> **Problem requirements**
What is needed is a copy of each line in the listing that contains "lines".

> **Provided information**
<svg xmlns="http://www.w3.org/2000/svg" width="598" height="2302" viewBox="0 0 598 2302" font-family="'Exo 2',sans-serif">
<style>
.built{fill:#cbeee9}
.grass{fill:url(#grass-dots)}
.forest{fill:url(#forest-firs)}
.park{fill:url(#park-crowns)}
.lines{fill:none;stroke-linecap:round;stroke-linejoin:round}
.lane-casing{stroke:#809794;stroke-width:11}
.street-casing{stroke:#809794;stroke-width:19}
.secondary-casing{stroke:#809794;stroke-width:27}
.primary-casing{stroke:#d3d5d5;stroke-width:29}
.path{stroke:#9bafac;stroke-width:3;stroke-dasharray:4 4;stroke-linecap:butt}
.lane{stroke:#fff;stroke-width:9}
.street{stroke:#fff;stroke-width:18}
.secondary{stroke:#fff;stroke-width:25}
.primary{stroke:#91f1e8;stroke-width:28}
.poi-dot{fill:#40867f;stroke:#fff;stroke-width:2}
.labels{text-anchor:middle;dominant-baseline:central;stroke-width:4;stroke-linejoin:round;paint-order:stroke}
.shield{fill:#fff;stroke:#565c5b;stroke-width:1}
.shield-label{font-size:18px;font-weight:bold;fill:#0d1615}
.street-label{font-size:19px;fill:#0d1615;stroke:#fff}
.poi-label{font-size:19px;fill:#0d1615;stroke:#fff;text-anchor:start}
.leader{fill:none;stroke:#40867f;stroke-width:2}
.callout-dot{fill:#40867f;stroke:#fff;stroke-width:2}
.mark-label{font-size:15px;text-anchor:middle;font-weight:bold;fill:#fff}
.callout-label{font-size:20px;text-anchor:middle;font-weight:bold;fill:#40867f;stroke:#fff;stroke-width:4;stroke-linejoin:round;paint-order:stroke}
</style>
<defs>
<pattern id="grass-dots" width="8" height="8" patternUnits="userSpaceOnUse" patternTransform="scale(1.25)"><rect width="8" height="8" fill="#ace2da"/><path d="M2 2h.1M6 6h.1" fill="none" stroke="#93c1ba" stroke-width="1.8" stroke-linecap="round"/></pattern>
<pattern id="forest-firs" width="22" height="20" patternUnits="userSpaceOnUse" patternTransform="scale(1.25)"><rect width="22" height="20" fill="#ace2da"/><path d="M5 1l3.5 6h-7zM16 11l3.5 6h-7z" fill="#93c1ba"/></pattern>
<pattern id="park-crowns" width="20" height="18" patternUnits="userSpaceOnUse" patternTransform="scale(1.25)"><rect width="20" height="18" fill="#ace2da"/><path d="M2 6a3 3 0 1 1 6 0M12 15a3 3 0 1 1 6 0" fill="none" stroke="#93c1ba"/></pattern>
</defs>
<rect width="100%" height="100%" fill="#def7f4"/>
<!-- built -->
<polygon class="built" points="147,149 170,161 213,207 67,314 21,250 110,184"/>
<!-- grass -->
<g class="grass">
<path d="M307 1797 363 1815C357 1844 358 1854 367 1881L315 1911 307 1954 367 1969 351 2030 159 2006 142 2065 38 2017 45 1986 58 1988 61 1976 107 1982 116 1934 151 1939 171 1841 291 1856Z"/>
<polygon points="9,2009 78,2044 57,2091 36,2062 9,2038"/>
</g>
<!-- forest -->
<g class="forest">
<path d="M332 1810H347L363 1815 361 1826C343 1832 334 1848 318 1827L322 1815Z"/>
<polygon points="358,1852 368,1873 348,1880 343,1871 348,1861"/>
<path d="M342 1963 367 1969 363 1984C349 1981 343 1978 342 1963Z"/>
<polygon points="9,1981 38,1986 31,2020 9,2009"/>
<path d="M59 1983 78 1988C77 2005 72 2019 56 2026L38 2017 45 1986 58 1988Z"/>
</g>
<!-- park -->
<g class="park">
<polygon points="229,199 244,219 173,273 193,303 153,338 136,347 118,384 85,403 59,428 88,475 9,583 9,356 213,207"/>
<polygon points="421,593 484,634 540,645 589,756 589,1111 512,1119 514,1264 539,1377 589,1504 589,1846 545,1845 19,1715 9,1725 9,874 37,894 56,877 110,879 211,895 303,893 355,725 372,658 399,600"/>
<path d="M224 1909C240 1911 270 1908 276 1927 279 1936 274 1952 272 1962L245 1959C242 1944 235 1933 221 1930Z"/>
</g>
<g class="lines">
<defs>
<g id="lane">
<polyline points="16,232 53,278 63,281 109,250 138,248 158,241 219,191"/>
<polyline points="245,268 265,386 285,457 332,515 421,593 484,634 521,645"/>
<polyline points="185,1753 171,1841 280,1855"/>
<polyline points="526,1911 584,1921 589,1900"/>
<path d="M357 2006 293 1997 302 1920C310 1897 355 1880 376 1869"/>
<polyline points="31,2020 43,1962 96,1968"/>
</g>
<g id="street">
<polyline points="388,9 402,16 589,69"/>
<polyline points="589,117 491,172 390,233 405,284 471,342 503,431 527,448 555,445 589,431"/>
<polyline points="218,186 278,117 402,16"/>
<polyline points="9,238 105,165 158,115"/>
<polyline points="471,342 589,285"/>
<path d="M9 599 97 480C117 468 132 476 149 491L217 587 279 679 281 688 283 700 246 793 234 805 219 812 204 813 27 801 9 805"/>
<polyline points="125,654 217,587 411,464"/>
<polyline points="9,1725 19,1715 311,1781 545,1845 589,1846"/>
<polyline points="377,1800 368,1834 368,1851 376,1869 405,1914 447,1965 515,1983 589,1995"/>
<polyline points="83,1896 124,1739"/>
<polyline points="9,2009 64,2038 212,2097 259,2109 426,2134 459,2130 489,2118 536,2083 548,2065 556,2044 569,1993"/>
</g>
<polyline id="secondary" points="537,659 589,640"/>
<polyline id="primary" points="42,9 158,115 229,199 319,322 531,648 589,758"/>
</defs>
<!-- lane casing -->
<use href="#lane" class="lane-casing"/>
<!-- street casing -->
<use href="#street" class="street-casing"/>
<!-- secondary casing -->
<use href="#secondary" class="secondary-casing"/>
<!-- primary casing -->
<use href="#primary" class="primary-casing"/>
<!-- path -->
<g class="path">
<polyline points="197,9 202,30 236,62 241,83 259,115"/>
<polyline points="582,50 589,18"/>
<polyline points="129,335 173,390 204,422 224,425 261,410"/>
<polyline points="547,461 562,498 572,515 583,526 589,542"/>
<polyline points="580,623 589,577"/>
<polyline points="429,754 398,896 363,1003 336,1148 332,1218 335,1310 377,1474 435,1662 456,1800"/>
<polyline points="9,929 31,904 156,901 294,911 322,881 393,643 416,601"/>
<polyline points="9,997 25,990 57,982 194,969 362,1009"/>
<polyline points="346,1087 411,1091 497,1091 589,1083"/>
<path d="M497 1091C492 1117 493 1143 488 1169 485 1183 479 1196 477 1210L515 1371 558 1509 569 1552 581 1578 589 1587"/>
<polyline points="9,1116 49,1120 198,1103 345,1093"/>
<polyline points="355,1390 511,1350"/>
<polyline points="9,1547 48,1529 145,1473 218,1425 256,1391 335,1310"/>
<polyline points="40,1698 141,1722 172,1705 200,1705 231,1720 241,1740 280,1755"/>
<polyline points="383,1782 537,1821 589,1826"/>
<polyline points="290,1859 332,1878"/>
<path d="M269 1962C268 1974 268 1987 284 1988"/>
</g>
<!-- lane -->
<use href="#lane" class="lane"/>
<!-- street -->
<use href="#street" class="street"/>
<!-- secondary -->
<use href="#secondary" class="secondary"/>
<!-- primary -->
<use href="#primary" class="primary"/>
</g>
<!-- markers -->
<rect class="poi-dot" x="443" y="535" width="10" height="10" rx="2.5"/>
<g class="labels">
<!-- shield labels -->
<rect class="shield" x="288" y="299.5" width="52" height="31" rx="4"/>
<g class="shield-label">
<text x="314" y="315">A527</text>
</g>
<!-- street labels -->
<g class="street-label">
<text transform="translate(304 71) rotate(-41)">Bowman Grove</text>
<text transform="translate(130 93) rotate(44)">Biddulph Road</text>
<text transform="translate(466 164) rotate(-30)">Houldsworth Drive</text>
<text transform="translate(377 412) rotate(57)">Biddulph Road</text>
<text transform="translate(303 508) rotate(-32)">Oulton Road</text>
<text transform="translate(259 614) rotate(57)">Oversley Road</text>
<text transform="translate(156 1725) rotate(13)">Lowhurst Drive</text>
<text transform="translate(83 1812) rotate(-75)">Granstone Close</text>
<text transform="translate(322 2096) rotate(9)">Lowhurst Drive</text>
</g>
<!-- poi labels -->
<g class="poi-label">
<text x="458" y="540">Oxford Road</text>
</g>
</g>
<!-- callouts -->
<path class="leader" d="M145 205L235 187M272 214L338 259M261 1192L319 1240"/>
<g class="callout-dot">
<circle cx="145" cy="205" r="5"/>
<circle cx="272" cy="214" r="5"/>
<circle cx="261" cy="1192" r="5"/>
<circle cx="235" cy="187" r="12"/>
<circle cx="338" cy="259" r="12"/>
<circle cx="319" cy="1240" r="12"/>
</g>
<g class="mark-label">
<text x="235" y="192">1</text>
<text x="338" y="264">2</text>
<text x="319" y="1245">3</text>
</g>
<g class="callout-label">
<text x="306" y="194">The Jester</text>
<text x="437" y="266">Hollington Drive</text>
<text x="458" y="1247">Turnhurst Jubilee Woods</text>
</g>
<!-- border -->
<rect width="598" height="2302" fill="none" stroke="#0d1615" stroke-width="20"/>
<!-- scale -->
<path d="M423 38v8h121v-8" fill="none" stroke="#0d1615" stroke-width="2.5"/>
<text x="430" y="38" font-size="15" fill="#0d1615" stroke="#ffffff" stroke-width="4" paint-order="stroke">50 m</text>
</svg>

> **Reply**
.lines{fill:none;stroke-linecap:round;stroke-linejoin:round}
<g class="lines">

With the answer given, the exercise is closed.